Australia is one of a few jurisdictions where a “grace period” can be invoked in order to disregard a public disclosure by the applicant, or a public disclosure made without the consent of the applicant. The grace period is 12 months before the filing date of the complete application (not a provisional application, which is unlike the U.S). It is generally understood that the spirit of the grace period is to protect the rights of the applicant where an inadvertent public disclosure of the invention has occurred.
Recent decisions from the Australian Patent Office seem to broaden the rights of an applicant to include grace period protection for whole of contents citations published after the filing date of the complete application. This article is a short introduction to the history of this issue.
The grace period provisions are governed by section 24(1) of the Patents Act 1990:
For the purposes of deciding whether an invention is novel or involves an inventive step or an innovative step, the person making the decision must disregard:
(a) any information made publicly available in the prescribed circumstances, by or with the consent of the nominated person or patentee, or the predecessor in title of the nominated person or patentee; and
(b) any information made publicly available without any consent of the nominated person or patentee, through any publication or use of the invention by another person who derived the information from the nominated person or patentee or from the predecessor in title of the nominated person or from the predecessor in title of the nominated person or patentee;but only if a complete application for the invention is made within the prescribed period.
Patent Regulation 2.2 sets out that the prescribed period for making a complete application for an invention for 24(i)(a) and (b) is 12 months from the day the information was made publicly available.

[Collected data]
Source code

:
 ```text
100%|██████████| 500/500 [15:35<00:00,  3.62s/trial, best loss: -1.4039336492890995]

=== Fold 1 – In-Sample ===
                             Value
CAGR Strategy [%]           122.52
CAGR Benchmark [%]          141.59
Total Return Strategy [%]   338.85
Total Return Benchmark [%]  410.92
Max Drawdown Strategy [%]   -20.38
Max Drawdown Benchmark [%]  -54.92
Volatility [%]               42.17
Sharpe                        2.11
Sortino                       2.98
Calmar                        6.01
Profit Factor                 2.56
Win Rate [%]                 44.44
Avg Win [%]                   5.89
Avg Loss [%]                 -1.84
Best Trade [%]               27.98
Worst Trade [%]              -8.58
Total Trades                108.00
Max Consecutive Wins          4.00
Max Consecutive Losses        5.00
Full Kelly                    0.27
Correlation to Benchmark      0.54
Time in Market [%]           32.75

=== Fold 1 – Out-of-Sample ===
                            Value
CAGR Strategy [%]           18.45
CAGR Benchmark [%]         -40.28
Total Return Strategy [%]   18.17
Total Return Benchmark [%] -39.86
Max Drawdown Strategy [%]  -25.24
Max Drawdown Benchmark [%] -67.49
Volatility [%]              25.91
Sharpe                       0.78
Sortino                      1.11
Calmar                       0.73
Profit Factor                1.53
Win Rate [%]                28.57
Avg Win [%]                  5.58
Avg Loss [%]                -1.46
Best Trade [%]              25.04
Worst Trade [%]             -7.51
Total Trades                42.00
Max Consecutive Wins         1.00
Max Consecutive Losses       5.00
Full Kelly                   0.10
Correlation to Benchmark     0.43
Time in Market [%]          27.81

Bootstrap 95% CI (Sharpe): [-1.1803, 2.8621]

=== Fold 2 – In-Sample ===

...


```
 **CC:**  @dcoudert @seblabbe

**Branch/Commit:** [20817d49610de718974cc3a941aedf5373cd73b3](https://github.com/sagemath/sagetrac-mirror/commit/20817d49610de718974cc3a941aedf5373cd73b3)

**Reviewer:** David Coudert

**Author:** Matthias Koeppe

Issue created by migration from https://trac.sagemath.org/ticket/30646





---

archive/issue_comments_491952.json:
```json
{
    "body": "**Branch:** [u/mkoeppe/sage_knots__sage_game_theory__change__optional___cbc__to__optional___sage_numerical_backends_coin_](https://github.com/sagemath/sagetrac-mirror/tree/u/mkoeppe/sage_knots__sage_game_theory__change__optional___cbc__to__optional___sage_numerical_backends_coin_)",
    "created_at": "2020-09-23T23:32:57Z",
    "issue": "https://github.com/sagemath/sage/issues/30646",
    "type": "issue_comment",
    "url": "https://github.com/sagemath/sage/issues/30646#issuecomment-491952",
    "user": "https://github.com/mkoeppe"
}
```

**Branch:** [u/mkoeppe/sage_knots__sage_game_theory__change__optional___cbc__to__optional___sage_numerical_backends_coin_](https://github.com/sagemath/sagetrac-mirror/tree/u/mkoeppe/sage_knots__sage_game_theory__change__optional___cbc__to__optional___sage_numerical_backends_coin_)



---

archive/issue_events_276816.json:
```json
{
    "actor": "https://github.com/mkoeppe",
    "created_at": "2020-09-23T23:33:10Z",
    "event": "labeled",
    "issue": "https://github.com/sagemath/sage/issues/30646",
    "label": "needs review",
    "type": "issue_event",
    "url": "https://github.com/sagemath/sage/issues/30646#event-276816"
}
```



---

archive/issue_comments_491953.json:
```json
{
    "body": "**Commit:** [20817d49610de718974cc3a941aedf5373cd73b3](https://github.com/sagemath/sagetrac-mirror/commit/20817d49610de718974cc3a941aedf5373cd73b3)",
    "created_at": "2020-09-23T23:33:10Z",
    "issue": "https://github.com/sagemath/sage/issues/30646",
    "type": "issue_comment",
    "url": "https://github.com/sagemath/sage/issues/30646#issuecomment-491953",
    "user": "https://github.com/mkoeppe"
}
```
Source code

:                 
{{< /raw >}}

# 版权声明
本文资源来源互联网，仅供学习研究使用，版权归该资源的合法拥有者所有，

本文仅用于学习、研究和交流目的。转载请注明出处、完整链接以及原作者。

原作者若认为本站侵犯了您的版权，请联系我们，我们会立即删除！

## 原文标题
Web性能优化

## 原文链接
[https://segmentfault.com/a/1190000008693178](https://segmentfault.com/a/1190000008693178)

> [DIRECTIONS]
Reproduce the part of the Australian patent grace period article that starts with "Recent decisions from" and goes on through "of this issue.".

> [EXPECTED OUTPUT]
Recent decisions from the Australian Patent Office seem to broaden the rights of an applicant to include grace period protection for whole of contents citations published after the filing date of the complete application. This article is a short introduction to the history of this issue.